▸ Given records
☆ ☆ ☆ ☆

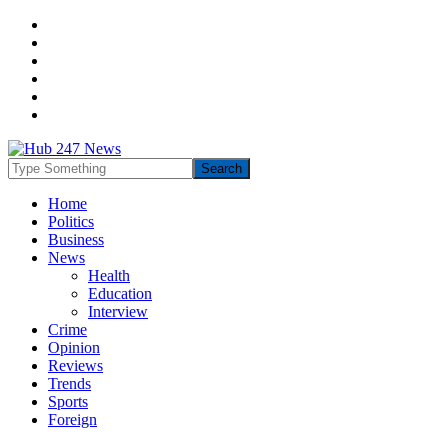
Home
Politics
Business
News
Health
Education
Interview
Crime
Opinion
Reviews
Trends
Sports
Foreign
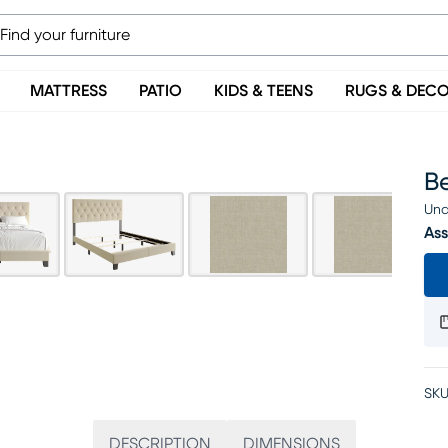
MATTRESS
PATIO
KIDS & TEENS
RUGS & DEC
B
Una
Ass
SKU
DESCRIPTION
DIMENSIONS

☆ ☆ ☆ ☆

Each record is to be copied word for word, with no images carried over.

▸ Worked solution
Home
Politics
Business
News
Health
Education
Interview
Crime
Opinion
Reviews
Trends
Sports
Foreign
MATTRESS
PATIO
KIDS & TEENS
RUGS & DEC
B
Una
Ass
SKU
DESCRIPTION
DIMENSIONS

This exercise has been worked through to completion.